The thought of waiting up to an hour — or even really more than five minutes — to get into a lift to go up a high rise building is not particularly appealing and actually absurd to comprehend. Such wait times would come after commuting through traffic that’s predicted to get worse as physical distancing rules state that only 12 people can travel on a bus at any one time and 32 on a train carriage (in NSW). There’s going to be more cars on the road as a result, more congestion, more emissions, and more stressed and frustrated employees.

Susan Ferrier, who heads up HR at NAB, has revealed a survey of NAB employees finding that 45 per cent believe they have been more productive during this period, with another 36 per cent saying their productivity levels have remained the same. It’s an impressive result when you consider how many of those same employees will have been managing work with kids at home and/or hastily put together work from home technology and office arrangements.

Susan also revealed that 80 per cent of the thousands of staff surveyed want the flexibility for remote working to continue into the future.

It’s telling that such a huge majority want to keep working from home, and it presents a huge opportunity for organizations to re-evaluate the need for large offices and expensive real estate, to rethink how they manage employee wellbeing, and to also reduce their overall impact on the environment. We’ve seen the dramatic improvements in air quality that have occurred in cities all over the world these past few months due to fewer cars and other vehicles being on the roads. This week new research published in Nature Climate Change reveals that global daily emissions were down by up to 17 per cent on the previous year in April.
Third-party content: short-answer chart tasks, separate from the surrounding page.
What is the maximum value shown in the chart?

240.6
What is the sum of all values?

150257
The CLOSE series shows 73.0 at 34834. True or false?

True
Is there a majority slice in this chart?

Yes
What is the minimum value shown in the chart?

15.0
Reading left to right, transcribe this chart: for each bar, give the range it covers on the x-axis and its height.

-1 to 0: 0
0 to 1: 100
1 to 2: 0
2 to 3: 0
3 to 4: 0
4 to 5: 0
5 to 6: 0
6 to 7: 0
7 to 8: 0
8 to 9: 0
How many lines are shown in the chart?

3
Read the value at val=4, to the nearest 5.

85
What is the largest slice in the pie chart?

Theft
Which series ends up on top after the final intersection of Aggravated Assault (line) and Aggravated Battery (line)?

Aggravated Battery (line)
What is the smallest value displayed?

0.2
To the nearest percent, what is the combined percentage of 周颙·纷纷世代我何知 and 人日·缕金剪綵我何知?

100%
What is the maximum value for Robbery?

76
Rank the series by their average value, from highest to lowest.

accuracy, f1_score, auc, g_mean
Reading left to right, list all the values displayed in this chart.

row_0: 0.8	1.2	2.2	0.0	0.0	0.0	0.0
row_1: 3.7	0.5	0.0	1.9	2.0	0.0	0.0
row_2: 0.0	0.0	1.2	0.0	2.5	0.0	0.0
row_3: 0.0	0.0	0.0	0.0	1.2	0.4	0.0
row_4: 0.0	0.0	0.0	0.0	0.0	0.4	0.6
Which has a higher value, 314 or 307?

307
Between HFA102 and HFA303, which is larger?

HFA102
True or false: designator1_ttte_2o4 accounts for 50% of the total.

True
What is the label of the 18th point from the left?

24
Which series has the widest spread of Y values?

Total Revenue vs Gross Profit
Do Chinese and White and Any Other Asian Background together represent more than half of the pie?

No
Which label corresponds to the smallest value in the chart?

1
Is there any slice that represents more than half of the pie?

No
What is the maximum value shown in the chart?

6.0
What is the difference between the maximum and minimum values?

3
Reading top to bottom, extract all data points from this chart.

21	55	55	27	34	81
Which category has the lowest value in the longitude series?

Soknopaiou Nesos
However, the NAB study also revealed that one in five are not that keen on continuing to work from home. The reality is that some staff will be itching to get back to a dedicated office. Maybe they’re lonely at home and need social interaction. Many they’re surrounding by housemates, small kids or in laws, and need the quiet space. Maybe they miss the camaraderie of being physically surrounded by a team.

Now’s the time to give employees something they should have had for some time: a choice about how and where they work. It needs to be an actual choice, not one that carries stigma about how committed you are to the job or additional perks if you’re able to get into the office. And not a choice that leaves some shut out of career opportunities, out of team communications or meetings if they choose to stay home.

Now’s not the time to completely abandon the office. But we’ve broken the habit of thinking about work as a place you ‘go’. Let’s continue to see it as something you ‘do’ instead.